Many countries were frankly jealous of the West Indies run of success in the late 1970s, the 1980s and mid-1990s and forgot about the tactics employed by their own players to get into a winning mode. Clive Lloyd and his four-man pace battery gave them enough ammunition to talk of intimidation ad infinitum. In today's parlance, one would call them whingers.
Wilde, an English journalist, is thankfully not prone to taking sides. He has set out to investigate the way in which fast bowling has dominated cricket since Dennis Lillee and Jeff Thomson left a number of shell-shocked batsmen in their wake. And he has done it skilfully,and professionally. There is no bias, no carping, no whingeing. He has done this job well.
Wilde's book covers the period from the early 1970s right upto 1994, the period when spinners slowly started coming back into the game - people like Shane Warne, Anil Kumble and Mushtaq Ahmed had started proving themselves to be match-winners and the West Indies assembly line had shown signs of drying up. There are extremely readable accounts of different bowlers and the methods they employed to get batsmen out. The author examines the underlying battle between bat and ball from different perspectives and has pinpointed a number of great batsmen who had one failing - the inability to handle pace.

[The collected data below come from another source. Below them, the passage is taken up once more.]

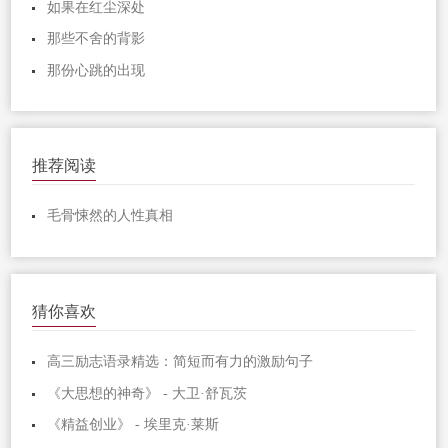
如果在红尘深处
那些不舍的背影
那份心跳的出现
推荐阅读
毛骨悚然的人性真相
猜你喜欢
高三励志语录精选：简短而有力的激励句子
《大思想的神奇》 - 大卫·舒瓦茨
《精益创业》 - 埃里克·莱斯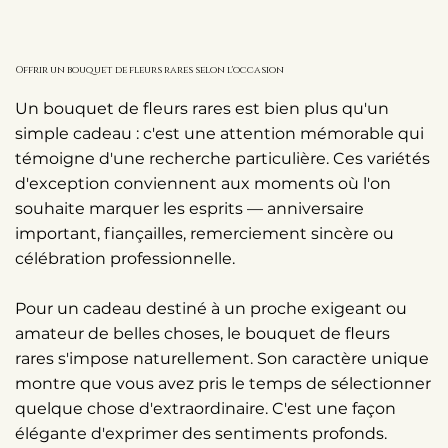
Offrir un bouquet de fleurs rares selon l'occasion
Un bouquet de fleurs rares est bien plus qu'un
simple cadeau : c'est une attention mémorable qui
témoigne d'une recherche particulière. Ces variétés
d'exception conviennent aux moments où l'on
souhaite marquer les esprits — anniversaire
important, fiançailles, remerciement sincère ou
célébration professionnelle.
Pour un cadeau destiné à un proche exigeant ou
amateur de belles choses, le bouquet de fleurs
rares s'impose naturellement. Son caractère unique
montre que vous avez pris le temps de sélectionner
quelque chose d'extraordinaire. C'est une façon
élégante d'exprimer des sentiments profonds.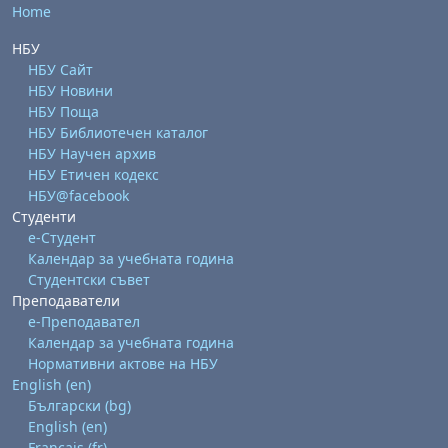
Home
НБУ
НБУ Сайт
НБУ Новини
НБУ Поща
НБУ Библиотечен каталог
НБУ Научен архив
НБУ Етичен кодекс
НБУ@facebook
Студенти
е-Студент
Календар за учебната година
Студентски съвет
Преподаватели
е-Преподавател
Календар за учебната година
Нормативни актове на НБУ
English ‎(en)‎
Български ‎(bg)‎
English ‎(en)‎
Français ‎(fr)‎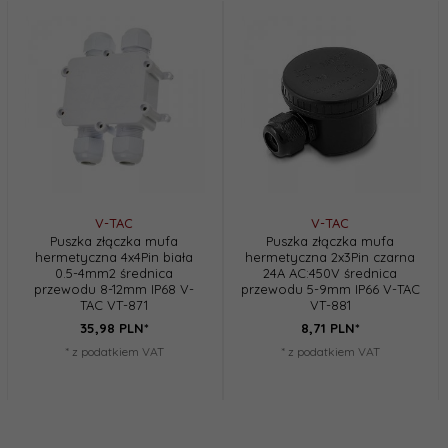
V-TAC
V-TAC
Puszka złączka mufa
Puszka złączka mufa
hermetyczna 4x4Pin biała
hermetyczna 2x3Pin czarna
0.5-4mm2 średnica
24A AC:450V średnica
przewodu 8-12mm IP68 V-
przewodu 5-9mm IP66 V-TAC
TAC VT-871
VT-881
35,
98
PLN*
8,
71
PLN*
* z podatkiem VAT
* z podatkiem VAT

He is also brutally frank - to the extent of pointing out that the bureaucrats who run the game changed the rules thrice in order to stop the West Indies from dominating the game - first by front foot lbw rule in the 1950s when Sonny Ramadhin and Alf Valentine were spinning their webs of deception; next by changing the front foot no-ball rule in the 1960s when Wesley Hall and Charlie Griffith were wreaking havoc; and finally by prescribing how many bouincers could be bowled per over towards the end of the 1980s. Thankfully, the last time it did not work all that well.
There is one chapter devoted to the greatest player of that period - Viv Richards. Though Wilde reckons the man should have retired a good bit earlier, he still places him on a pedestal for being the one player who dealt with pace with panache - as Joe Frazier would have done. There is plenty of detail about the injuries which batsmen suffered during this period but there is no glorying or carping about the gore that was spilt. And there are a number of excellent photographs of fast bowlers plying their trade.
As far as I'm concerned, this is a must read for any serious cricket fan. It is not the most current book about cricket (the most recent ones have made my stomach churn) but is extremely well written and basically is an honest attempt to tackle the subject which he has chosen. That's much more than one can say about 90 per cent of the books published these days.
The choice of cover is excellent - appropriately enough, it is adorned by a little man who was simply called Death - the late Macolm Denzil Marshall - bowling to David Gower who has already taken evasive action while Dickie Bird looks on. And after the words, Wilde has provided a number of tables to show the reader a lot of what he has written about; in this case, the statistics are not an adornment but a necessary part of the book. They are the coffee and cognac after a really good meal.